> [Job item]: The only acceptable output is every entry, printed exactly.

> [Stored records]:
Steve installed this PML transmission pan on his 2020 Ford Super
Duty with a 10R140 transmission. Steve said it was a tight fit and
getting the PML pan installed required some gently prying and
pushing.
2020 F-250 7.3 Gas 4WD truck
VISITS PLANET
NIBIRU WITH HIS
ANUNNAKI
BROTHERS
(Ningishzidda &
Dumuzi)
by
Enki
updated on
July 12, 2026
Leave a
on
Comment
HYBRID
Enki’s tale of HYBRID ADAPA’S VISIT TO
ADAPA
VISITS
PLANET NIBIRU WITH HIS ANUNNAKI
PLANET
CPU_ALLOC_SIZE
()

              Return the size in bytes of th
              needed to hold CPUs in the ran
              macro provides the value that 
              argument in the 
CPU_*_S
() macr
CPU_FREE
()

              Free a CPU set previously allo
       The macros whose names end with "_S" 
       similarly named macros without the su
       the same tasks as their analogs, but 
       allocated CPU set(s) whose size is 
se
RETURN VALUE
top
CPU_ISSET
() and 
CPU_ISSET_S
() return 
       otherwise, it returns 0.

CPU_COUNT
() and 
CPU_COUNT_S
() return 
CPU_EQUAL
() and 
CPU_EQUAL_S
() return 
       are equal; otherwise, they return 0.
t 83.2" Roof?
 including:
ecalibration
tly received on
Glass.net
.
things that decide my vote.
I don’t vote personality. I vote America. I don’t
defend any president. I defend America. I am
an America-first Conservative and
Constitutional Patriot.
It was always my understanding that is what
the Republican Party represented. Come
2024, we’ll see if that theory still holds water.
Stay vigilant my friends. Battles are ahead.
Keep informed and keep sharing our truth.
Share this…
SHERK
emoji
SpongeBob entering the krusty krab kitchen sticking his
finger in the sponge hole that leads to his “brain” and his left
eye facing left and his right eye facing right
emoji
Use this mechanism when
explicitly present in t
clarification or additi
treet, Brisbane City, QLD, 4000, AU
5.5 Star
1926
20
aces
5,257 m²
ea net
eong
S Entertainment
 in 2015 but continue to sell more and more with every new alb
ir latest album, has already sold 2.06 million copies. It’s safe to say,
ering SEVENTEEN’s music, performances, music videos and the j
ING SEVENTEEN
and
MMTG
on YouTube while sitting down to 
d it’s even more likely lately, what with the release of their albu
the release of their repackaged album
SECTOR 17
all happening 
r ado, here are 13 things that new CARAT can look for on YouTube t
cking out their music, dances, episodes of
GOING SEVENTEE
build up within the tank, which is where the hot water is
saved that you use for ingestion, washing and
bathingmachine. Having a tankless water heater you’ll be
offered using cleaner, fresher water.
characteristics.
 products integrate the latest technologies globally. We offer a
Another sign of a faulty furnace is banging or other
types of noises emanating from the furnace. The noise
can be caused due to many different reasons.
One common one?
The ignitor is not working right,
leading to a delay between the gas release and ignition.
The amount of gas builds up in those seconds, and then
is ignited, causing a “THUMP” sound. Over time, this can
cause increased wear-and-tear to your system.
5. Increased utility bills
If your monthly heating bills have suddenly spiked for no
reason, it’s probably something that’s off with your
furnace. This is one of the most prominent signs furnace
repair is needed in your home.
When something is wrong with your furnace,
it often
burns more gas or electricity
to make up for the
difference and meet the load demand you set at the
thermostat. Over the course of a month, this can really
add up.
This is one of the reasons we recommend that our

> [Exercise response]:
Steve installed this PML transmission pan on his 2020 Ford Super
Duty with a 10R140 transmission. Steve said it was a tight fit and
getting the PML pan installed required some gently prying and
pushing.
2020 F-250 7.3 Gas 4WD truck
VISITS PLANET
NIBIRU WITH HIS
ANUNNAKI
BROTHERS
(Ningishzidda &
Dumuzi)
by
Enki
updated on
July 12, 2026
Leave a
on
Comment
HYBRID
Enki’s tale of HYBRID ADAPA’S VISIT TO
ADAPA
VISITS
PLANET NIBIRU WITH HIS ANUNNAKI
PLANET
CPU_ALLOC_SIZE
()

              Return the size in bytes of th
              needed to hold CPUs in the ran
              macro provides the value that 
              argument in the 
CPU_*_S
() macr
CPU_FREE
()

              Free a CPU set previously allo
       The macros whose names end with "_S" 
       similarly named macros without the su
       the same tasks as their analogs, but 
       allocated CPU set(s) whose size is 
se
RETURN VALUE
top
CPU_ISSET
() and 
CPU_ISSET_S
() return 
       otherwise, it returns 0.

CPU_COUNT
() and 
CPU_COUNT_S
() return 
CPU_EQUAL
() and 
CPU_EQUAL_S
() return 
       are equal; otherwise, they return 0.
t 83.2" Roof?
 including:
ecalibration
tly received on
Glass.net
.
things that decide my vote.
I don’t vote personality. I vote America. I don’t
defend any president. I defend America. I am
an America-first Conservative and
Constitutional Patriot.
It was always my understanding that is what
the Republican Party represented. Come
2024, we’ll see if that theory still holds water.
Stay vigilant my friends. Battles are ahead.
Keep informed and keep sharing our truth.
Share this…
SHERK
emoji
SpongeBob entering the krusty krab kitchen sticking his
finger in the sponge hole that leads to his “brain” and his left
eye facing left and his right eye facing right
emoji
Use this mechanism when
explicitly present in t
clarification or additi
treet, Brisbane City, QLD, 4000, AU
5.5 Star
1926
20
aces
5,257 m²
ea net
eong
S Entertainment
 in 2015 but continue to sell more and more with every new alb
ir latest album, has already sold 2.06 million copies. It’s safe to say,
ering SEVENTEEN’s music, performances, music videos and the j
ING SEVENTEEN
and
MMTG
on YouTube while sitting down to 
d it’s even more likely lately, what with the release of their albu
the release of their repackaged album
SECTOR 17
all happening 
r ado, here are 13 things that new CARAT can look for on YouTube t
cking out their music, dances, episodes of
GOING SEVENTEE
build up within the tank, which is where the hot water is
saved that you use for ingestion, washing and
bathingmachine. Having a tankless water heater you’ll be
offered using cleaner, fresher water.
characteristics.
 products integrate the latest technologies globally. We offer a
Another sign of a faulty furnace is banging or other
types of noises emanating from the furnace. The noise
can be caused due to many different reasons.
One common one?
The ignitor is not working right,
leading to a delay between the gas release and ignition.
The amount of gas builds up in those seconds, and then
is ignited, causing a “THUMP” sound. Over time, this can
cause increased wear-and-tear to your system.
5. Increased utility bills
If your monthly heating bills have suddenly spiked for no
reason, it’s probably something that’s off with your
furnace. This is one of the most prominent signs furnace
repair is needed in your home.
When something is wrong with your furnace,
it often
burns more gas or electricity
to make up for the
difference and meet the load demand you set at the
thermostat. Over the course of a month, this can really
add up.
This is one of the reasons we recommend that our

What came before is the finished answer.